§ THE TASK:
Your copy should repeat each record exactly and contain none of the pictures.
──────── DATASET CONTENT
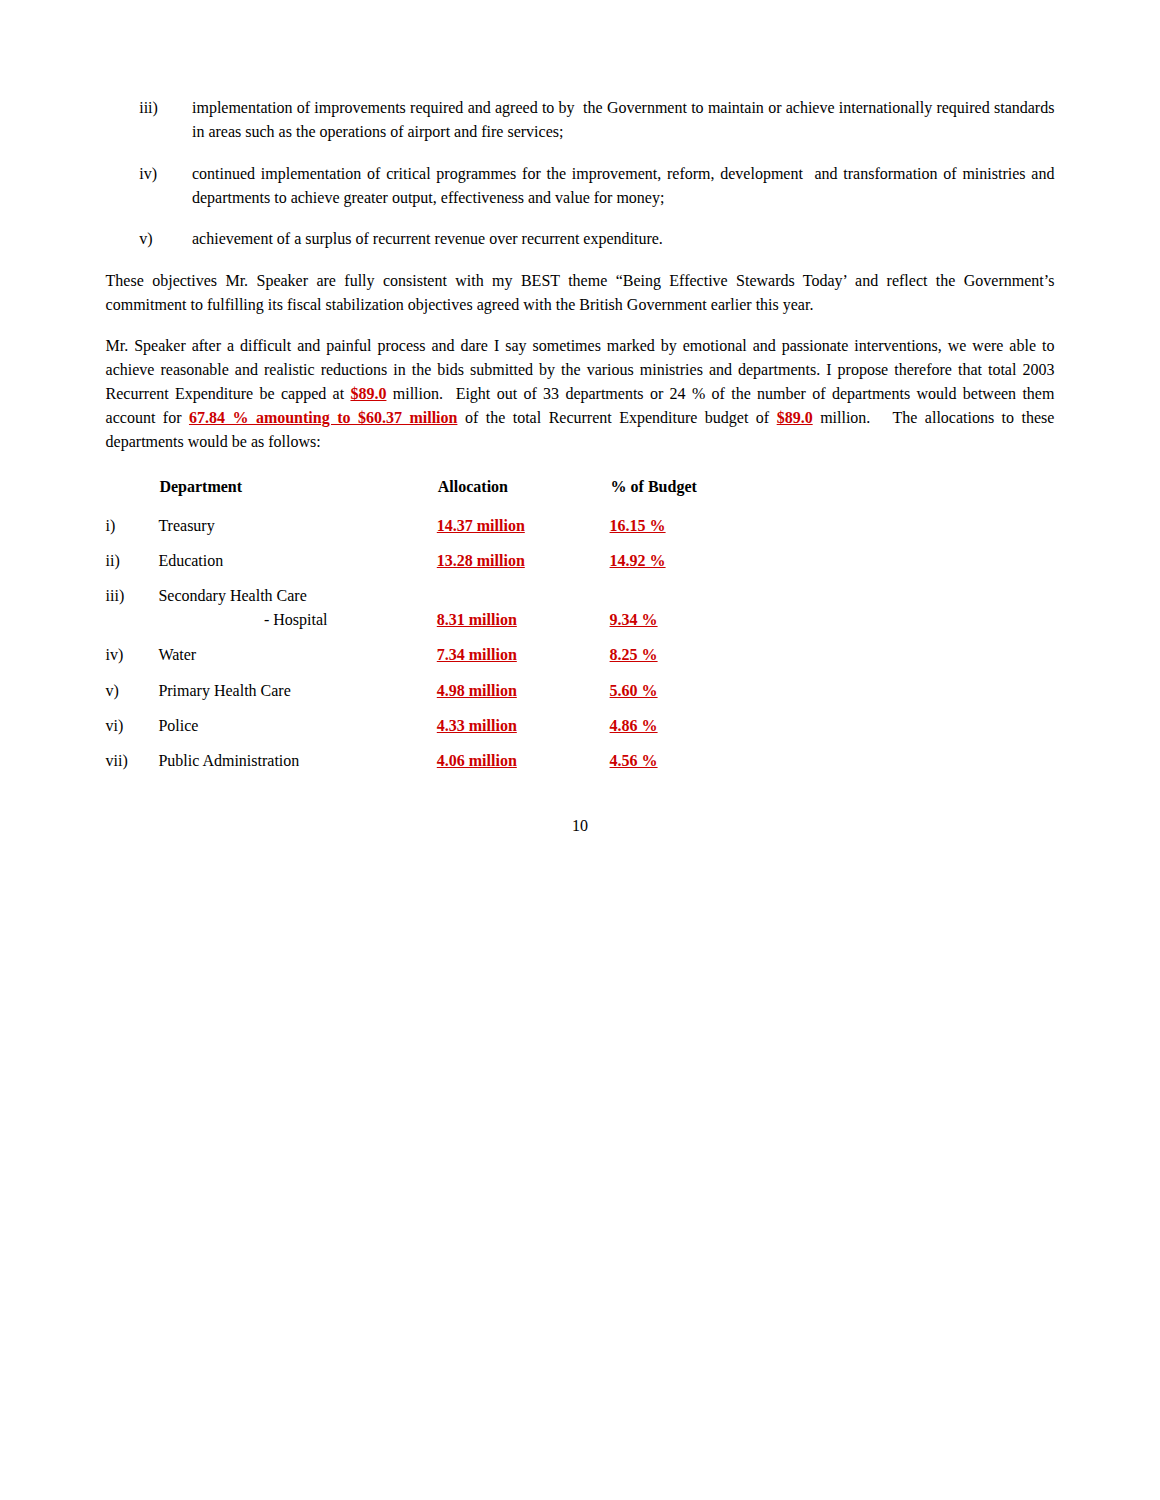iii)
implementation of improvements required and agreed to by the Government to maintain or achieve internationally required standards in areas such as the operations of airport and fire services;
iv)
continued implementation of critical programmes for the improvement, reform, development and transformation of ministries and departments to achieve greater output, effectiveness and value for money;
v)
achievement of a surplus of recurrent revenue over recurrent expenditure.
These objectives Mr. Speaker are fully consistent with my BEST theme “Being Effective Stewards Today’ and reflect the Government’s commitment to fulfilling its fiscal stabilization objectives agreed with the British Government earlier this year.
Mr. Speaker after a difficult and painful process and dare I say sometimes marked by emotional and passionate interventions, we were able to achieve reasonable and realistic reductions in the bids submitted by the various ministries and departments. I propose therefore that total 2003 Recurrent Expenditure be capped at $89.0 million. Eight out of 33 departments or 24 % of the number of departments would between them account for 67.84 % amounting to $60.37 million of the total Recurrent Expenditure budget of $89.0 million. The allocations to these departments would be as follows:
| | Department | Allocation | % of Budget |
| --- | --- | --- | --- |
| i) | Treasury | 14.37 million | 16.15 % |
| ii) | Education | 13.28 million | 14.92 % |
| iii) | Secondary Health Care - Hospital | 8.31 million | 9.34 % |
| iv) | Water | 7.34 million | 8.25 % |
| v) | Primary Health Care | 4.98 million | 5.60 % |
| vi) | Police | 4.33 million | 4.86 % |
| vii) | Public Administration | 4.06 million | 4.56 % |
10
────────────────
§ WRITTEN SOLUTION:
iii)
implementation of improvements required and agreed to by the Government to maintain or achieve internationally required standards in areas such as the operations of airport and fire services;
iv)
continued implementation of critical programmes for the improvement, reform, development and transformation of ministries and departments to achieve greater output, effectiveness and value for money;
v)
achievement of a surplus of recurrent revenue over recurrent expenditure.
These objectives Mr. Speaker are fully consistent with my BEST theme “Being Effective Stewards Today’ and reflect the Government’s commitment to fulfilling its fiscal stabilization objectives agreed with the British Government earlier this year.
Mr. Speaker after a difficult and painful process and dare I say sometimes marked by emotional and passionate interventions, we were able to achieve reasonable and realistic reductions in the bids submitted by the various ministries and departments. I propose therefore that total 2003 Recurrent Expenditure be capped at $89.0 million. Eight out of 33 departments or 24 % of the number of departments would between them account for 67.84 % amounting to $60.37 million of the total Recurrent Expenditure budget of $89.0 million. The allocations to these departments would be as follows:
| | Department | Allocation | % of Budget |
| --- | --- | --- | --- |
| i) | Treasury | 14.37 million | 16.15 % |
| ii) | Education | 13.28 million | 14.92 % |
| iii) | Secondary Health Care - Hospital | 8.31 million | 9.34 % |
| iv) | Water | 7.34 million | 8.25 % |
| v) | Primary Health Care | 4.98 million | 5.60 % |
| vi) | Police | 4.33 million | 4.86 % |
| vii) | Public Administration | 4.06 million | 4.56 % |
10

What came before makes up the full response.